Problem 1 –
Decide whether each statement below agrees with the holiday relationship text, and back each yes or no with the deciding words of the text, quoted exactly.
(a) In German, the acronym TEAM is jokingly said to stand for 'Toll Ein Anderer Macht's!'
(b) Being close to loved ones during the holidays is described as always bringing harmony.
(c) The writer rarely gets asked what contributes to a respectful and harmonious relationship.

Happy Holidays

How to spent relaxed and harmonious holidays with your partner!

How to avoid endless arguments during the stressful holiday season?

We all love the Holiday Season and Christmas. Yet it goes along with loads of effort, work and arrangements to be made and being so close to our loved ones can lead to stress and disharmony. So, how can You as a couple avoid ending up in countless arguments? The respond is: “You manage this best as a respectful and harmonious team.” This guides to the principal and imperative question of…

What contributes to a respectful and harmonious relationship?

 

What contributes to a respectful and harmonious relationship?

This is a question I get asked quite frequently. Here is my answer:

A respectful and harmonious relationship starts with you and your partner being a true team.

So, what defines a team?
Well, in German, we sometimes jokingly refer to the fact that the acronym TEAM stands for ‘Toll Ein Anderer Macht’s! – meaning: “Wonderful, someone else is taking care of it;” which means passing on responsibility. Sometimes when couples are seeking my help, I notice that a contentious issue in many relationships is taking on responsibility or the lack thereof.

Excerpted records –
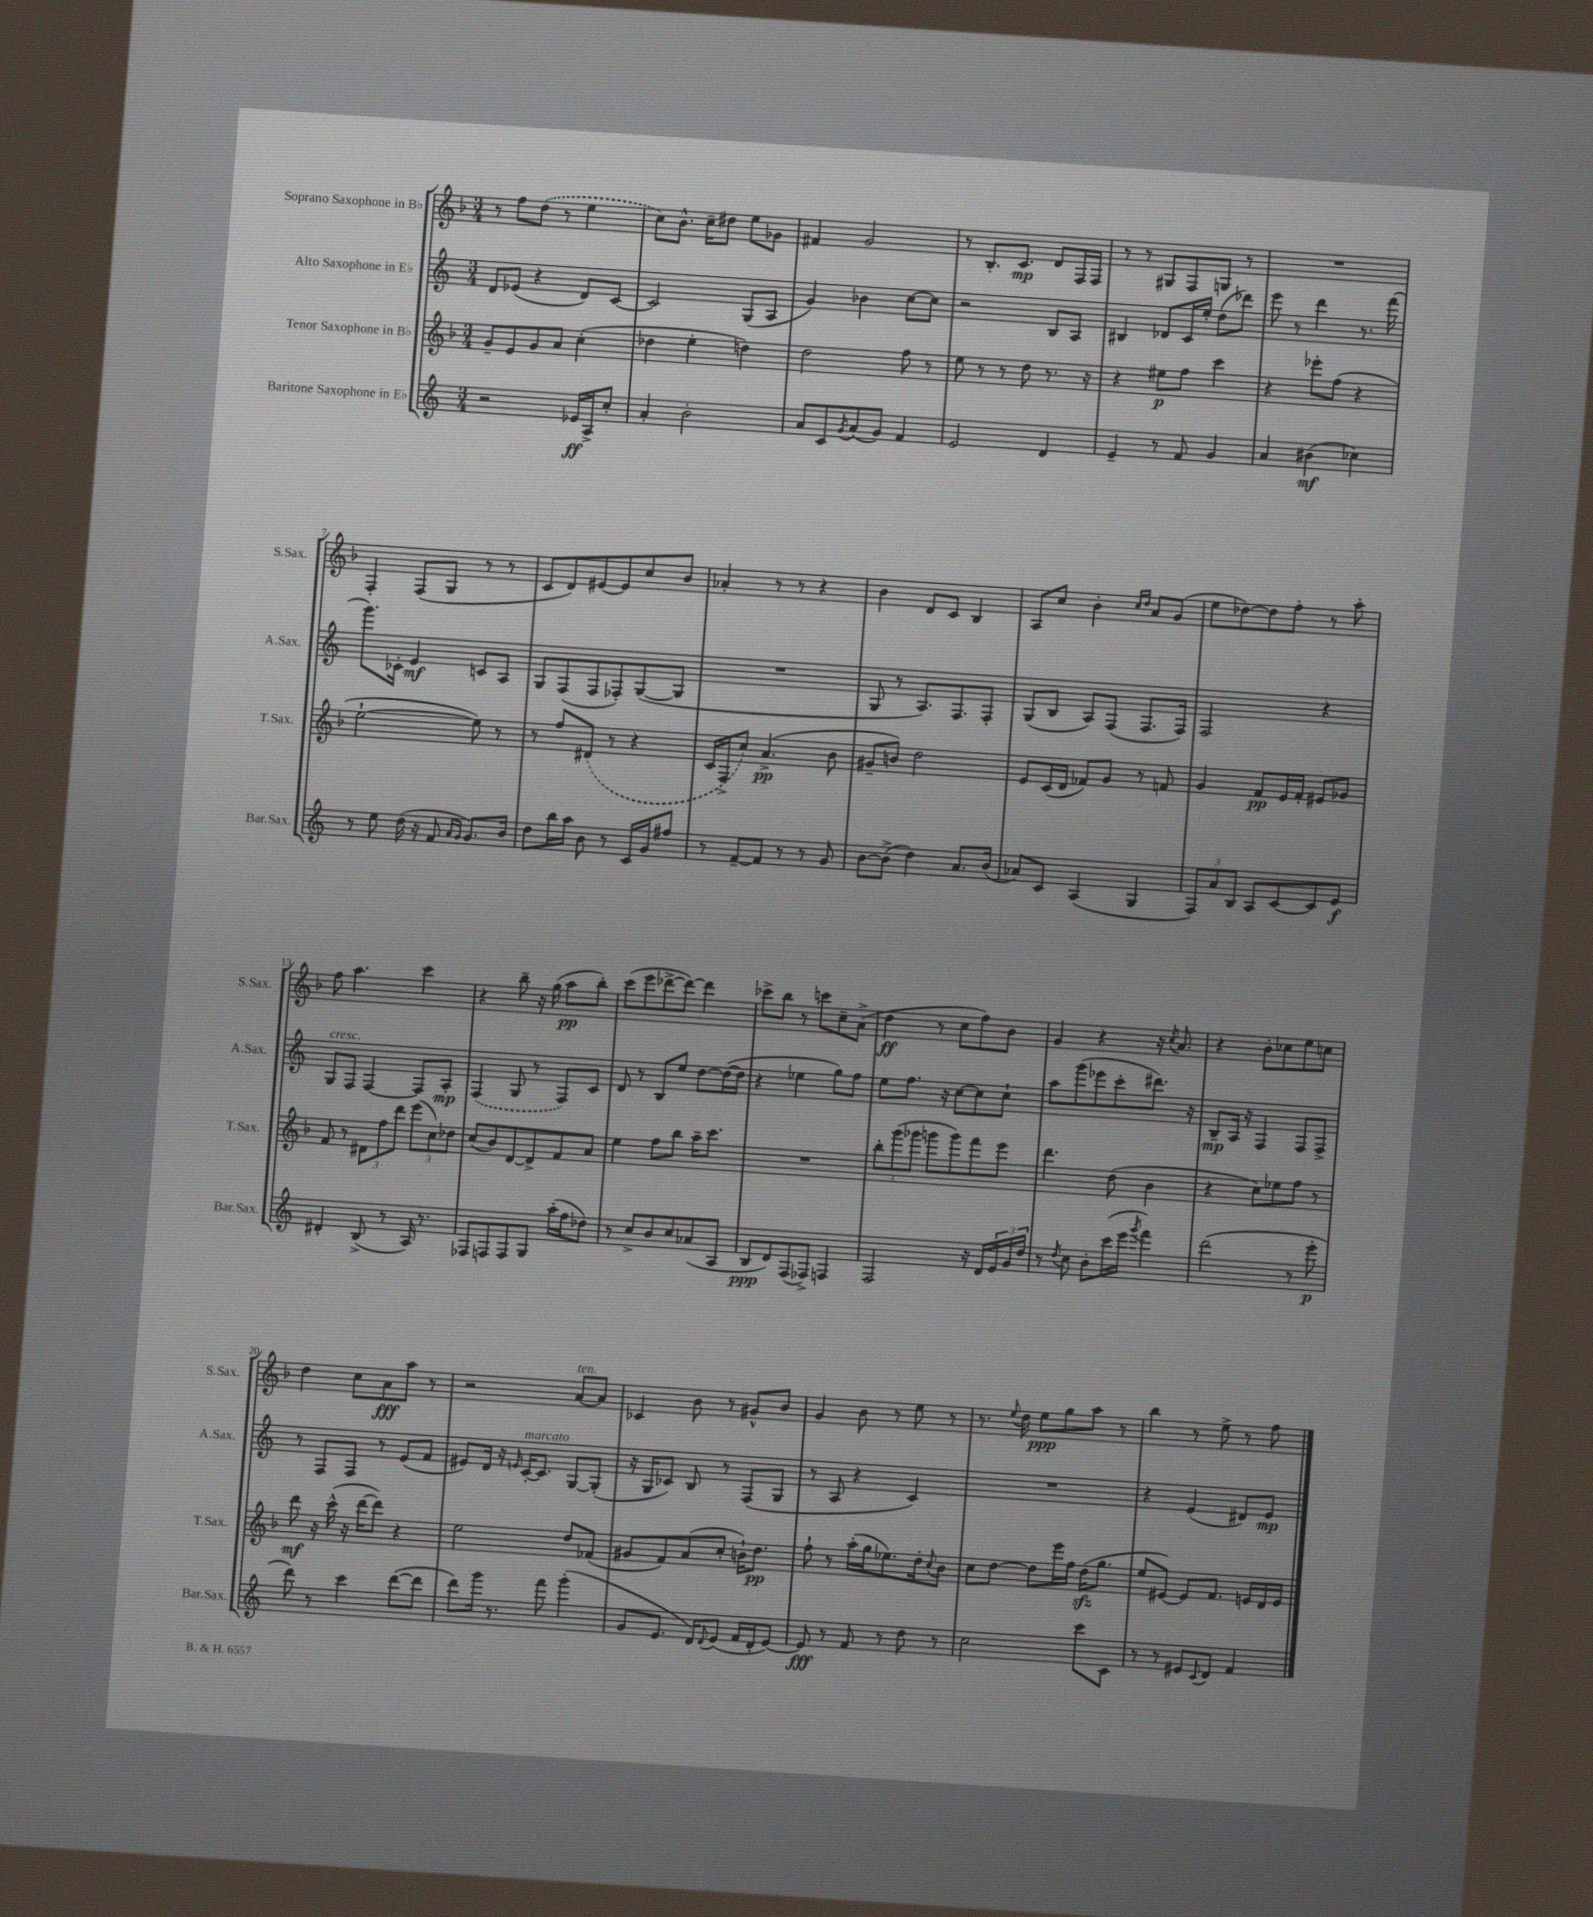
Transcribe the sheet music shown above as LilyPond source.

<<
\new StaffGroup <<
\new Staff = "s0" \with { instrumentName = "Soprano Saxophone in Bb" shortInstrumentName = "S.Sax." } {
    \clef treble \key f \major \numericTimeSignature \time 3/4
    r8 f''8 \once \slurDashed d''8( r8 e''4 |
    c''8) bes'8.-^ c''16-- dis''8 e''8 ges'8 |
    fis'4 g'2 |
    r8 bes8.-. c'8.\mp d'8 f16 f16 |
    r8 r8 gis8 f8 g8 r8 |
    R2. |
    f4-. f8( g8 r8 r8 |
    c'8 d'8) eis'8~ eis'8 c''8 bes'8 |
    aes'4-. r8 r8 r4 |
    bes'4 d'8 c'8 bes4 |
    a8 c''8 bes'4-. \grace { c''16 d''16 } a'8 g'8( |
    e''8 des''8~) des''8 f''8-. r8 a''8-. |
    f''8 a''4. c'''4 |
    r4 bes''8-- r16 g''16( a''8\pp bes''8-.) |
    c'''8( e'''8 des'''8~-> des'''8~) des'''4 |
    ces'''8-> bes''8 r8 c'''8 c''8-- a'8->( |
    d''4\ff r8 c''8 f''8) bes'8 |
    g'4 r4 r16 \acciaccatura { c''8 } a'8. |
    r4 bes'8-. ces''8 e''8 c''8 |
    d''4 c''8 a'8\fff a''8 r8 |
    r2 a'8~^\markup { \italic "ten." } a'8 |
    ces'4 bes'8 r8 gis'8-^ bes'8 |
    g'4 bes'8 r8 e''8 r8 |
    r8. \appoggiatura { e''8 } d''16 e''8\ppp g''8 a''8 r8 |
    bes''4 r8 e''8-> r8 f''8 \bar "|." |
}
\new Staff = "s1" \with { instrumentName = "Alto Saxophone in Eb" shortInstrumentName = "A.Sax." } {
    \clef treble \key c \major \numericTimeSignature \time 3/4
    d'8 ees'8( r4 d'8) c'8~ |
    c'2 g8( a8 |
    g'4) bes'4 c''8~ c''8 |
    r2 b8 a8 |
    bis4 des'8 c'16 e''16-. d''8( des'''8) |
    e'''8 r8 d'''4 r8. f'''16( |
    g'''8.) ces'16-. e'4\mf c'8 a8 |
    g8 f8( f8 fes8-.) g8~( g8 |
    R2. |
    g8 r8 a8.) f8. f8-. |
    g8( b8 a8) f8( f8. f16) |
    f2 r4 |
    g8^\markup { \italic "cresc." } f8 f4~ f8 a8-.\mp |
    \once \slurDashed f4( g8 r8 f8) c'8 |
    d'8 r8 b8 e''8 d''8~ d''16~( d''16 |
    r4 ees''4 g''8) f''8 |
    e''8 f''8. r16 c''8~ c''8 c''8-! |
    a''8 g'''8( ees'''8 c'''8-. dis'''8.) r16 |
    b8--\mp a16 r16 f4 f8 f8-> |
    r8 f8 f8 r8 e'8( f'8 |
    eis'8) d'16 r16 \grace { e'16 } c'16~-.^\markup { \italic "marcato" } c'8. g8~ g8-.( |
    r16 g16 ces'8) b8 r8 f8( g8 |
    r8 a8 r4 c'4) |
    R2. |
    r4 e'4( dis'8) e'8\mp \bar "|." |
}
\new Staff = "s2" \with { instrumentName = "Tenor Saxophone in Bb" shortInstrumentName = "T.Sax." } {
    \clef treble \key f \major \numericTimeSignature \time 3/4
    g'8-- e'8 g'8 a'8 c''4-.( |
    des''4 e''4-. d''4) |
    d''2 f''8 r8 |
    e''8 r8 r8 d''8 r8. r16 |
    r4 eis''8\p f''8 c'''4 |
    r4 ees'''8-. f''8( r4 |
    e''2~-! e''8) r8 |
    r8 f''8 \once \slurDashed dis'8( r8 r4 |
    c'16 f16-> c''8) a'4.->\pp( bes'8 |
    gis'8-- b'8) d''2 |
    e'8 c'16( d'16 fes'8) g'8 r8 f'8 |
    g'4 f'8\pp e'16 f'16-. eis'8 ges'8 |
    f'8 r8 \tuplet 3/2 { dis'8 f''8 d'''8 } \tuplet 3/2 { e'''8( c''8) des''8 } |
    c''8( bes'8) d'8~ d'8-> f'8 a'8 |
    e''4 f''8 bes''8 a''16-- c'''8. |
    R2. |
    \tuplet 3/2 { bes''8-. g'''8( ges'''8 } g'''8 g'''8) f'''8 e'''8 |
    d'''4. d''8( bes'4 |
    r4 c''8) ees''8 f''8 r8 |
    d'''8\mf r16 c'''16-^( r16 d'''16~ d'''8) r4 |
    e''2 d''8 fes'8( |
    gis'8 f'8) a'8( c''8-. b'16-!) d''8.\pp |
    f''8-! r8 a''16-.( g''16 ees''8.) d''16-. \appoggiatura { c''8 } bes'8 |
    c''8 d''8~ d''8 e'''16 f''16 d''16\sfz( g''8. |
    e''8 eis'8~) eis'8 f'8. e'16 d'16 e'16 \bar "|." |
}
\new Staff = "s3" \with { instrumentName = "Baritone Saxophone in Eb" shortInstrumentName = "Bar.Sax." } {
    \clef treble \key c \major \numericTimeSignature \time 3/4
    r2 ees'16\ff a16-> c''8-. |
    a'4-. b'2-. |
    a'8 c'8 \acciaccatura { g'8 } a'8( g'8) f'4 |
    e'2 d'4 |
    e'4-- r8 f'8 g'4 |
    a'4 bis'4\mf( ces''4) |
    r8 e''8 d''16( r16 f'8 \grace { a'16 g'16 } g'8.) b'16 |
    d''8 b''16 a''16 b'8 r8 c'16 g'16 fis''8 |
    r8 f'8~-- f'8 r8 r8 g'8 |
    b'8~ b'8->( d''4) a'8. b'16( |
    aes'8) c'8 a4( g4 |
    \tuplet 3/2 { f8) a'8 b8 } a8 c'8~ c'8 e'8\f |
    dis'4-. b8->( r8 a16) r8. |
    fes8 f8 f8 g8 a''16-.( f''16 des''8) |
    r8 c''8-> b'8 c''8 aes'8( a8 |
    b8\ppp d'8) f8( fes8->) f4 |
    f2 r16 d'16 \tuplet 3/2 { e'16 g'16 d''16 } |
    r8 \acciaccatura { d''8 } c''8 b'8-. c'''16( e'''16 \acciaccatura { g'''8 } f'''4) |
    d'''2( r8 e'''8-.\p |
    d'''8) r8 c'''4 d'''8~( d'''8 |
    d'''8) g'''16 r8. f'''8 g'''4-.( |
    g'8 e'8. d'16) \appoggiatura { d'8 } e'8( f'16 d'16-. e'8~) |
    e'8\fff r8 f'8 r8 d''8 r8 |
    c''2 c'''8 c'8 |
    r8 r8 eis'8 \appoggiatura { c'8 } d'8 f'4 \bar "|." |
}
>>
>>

Problem 2 –
Report each line in the records that contains the string "Saxophone", copied in full.

Problem solution 1 –
(a) Yes: "in German, we sometimes jokingly refer to the fact that the acronym TEAM stands for ‘Toll Ein Anderer Macht’s!"
(b) No: "being so close to our loved ones can lead to stress and disharmony."
(c) No: "This is a question I get asked quite frequently."

Problem solution 2 –
\new Staff = "s0" \with { instrumentName = "Soprano Saxophone in Bb" shortInstrumentName = "S.Sax." } {
\new Staff = "s1" \with { instrumentName = "Alto Saxophone in Eb" shortInstrumentName = "A.Sax." } {
\new Staff = "s2" \with { instrumentName = "Tenor Saxophone in Bb" shortInstrumentName = "T.Sax." } {
\new Staff = "s3" \with { instrumentName = "Baritone Saxophone in Eb" shortInstrumentName = "Bar.Sax." } {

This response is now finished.